Pre-B cells are characterized by extensive cell proliferation, in which metabolism plays an important role [10]. Previous studies have shown that the glycolytic pathway in Hif1α-deficient B220+ bone marrow B cells is much less functionally effective than in wild-type control B cells and the development of pre-B cells would been inhibited [13], indicating that Hif1α plays a key role in the glycolysis pathway of BM B cell precursors. In our study, we have provided functional evidence that miR-582 negatively regulates the Hif1α/Glut1 signaling and subsequently results in acetyl-CoA production. Our study also suggests that miR-582 downregulates Hif1α/Glut1 signaling at least via targeting Hif1α and functions as a novel negative regulator of pre-B cell glucose metabolism, that helps to fine-tune the early B cell development. Moreover, previous researches have shown that when mTOR binds with Rictor to form mTORC2, it phosphorylates specific substrates including AKT, that promotes cell survival and proliferation [38]. It is well known that activation of mTORC2 signaling results in phosphorylation and deactivation of FOXO by activating AKT during regulation of cell proliferation and survival [39]. In our study, we have provided functional evidence that miR-582 negatively regulates the mTORC2/AKT signaling pathway and subsequently results in more p-FoxO1 in pre-B cells. Combining previous researches and our results, it is clear that miR-582 downregulates mTORC2/AKT signaling at least via targeting Rictor and functions as a novel negative regulator of pre-B cell proliferation.
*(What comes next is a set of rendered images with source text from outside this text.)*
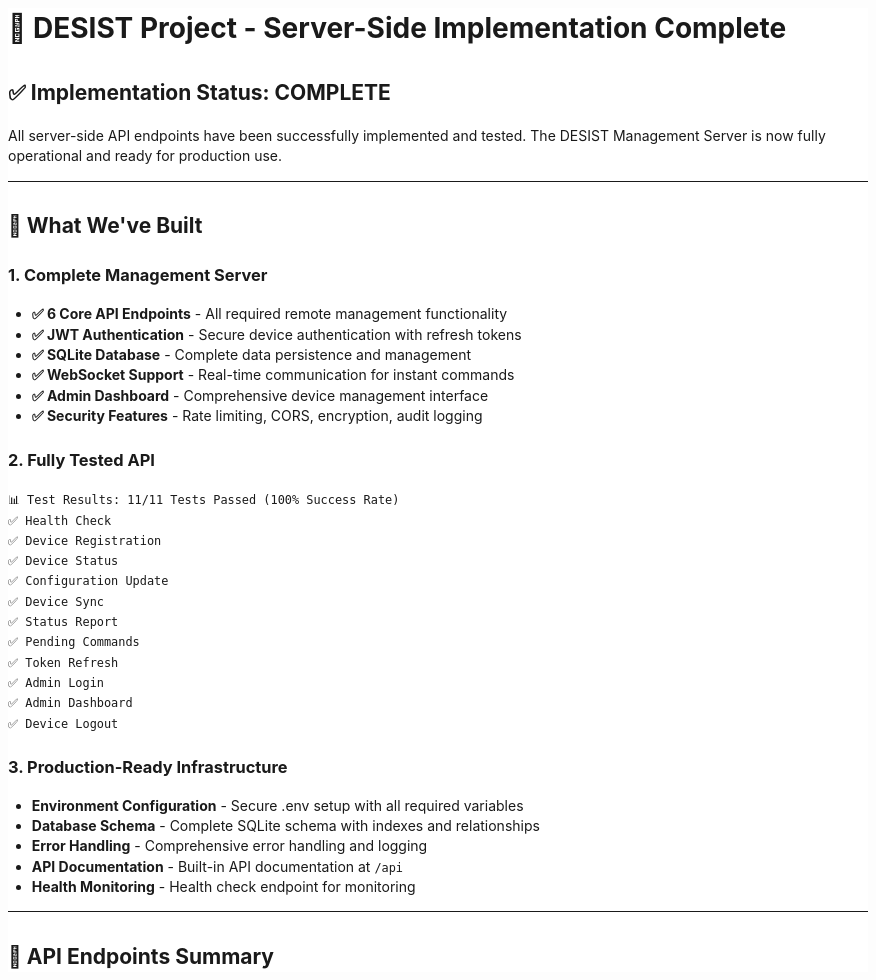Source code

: # 🎯 **DESIST Project - Server-Side Implementation Complete**

## ✅ **Implementation Status: COMPLETE**

All server-side API endpoints have been successfully implemented and tested. The DESIST Management Server is now fully operational and ready for production use.

---

## 🚀 **What We've Built**

### **1. Complete Management Server**

- **✅ 6 Core API Endpoints** - All required remote management functionality
- **✅ JWT Authentication** - Secure device authentication with refresh tokens
- **✅ SQLite Database** - Complete data persistence and management
- **✅ WebSocket Support** - Real-time communication for instant commands
- **✅ Admin Dashboard** - Comprehensive device management interface
- **✅ Security Features** - Rate limiting, CORS, encryption, audit logging

### **2. Fully Tested API**

```
📊 Test Results: 11/11 Tests Passed (100% Success Rate)
✅ Health Check
✅ Device Registration
✅ Device Status
✅ Configuration Update
✅ Device Sync
✅ Status Report
✅ Pending Commands
✅ Token Refresh
✅ Admin Login
✅ Admin Dashboard
✅ Device Logout
```

### **3. Production-Ready Infrastructure**

- **Environment Configuration** - Secure .env setup with all required variables
- **Database Schema** - Complete SQLite schema with indexes and relationships
- **Error Handling** - Comprehensive error handling and logging
- **API Documentation** - Built-in API documentation at `/api`
- **Health Monitoring** - Health check endpoint for monitoring

---

## 🔗 **API Endpoints Summary**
In conclusion, our study reported here has uncovered a previously unknown role of miR-582 as a negative regulator of pre-B cell proliferation and survival. Our findings provide novel insights into how miR-582 inhibits the proliferation and survival of pre-B cells by directly targeting Rictor and Hif1α, which likely further regulate metabolism to control pre-B cell expansion during early B cell development. These studies are of significance in understanding not only the regulation of early B cell development, but also pre-B cell-associated human malignancies.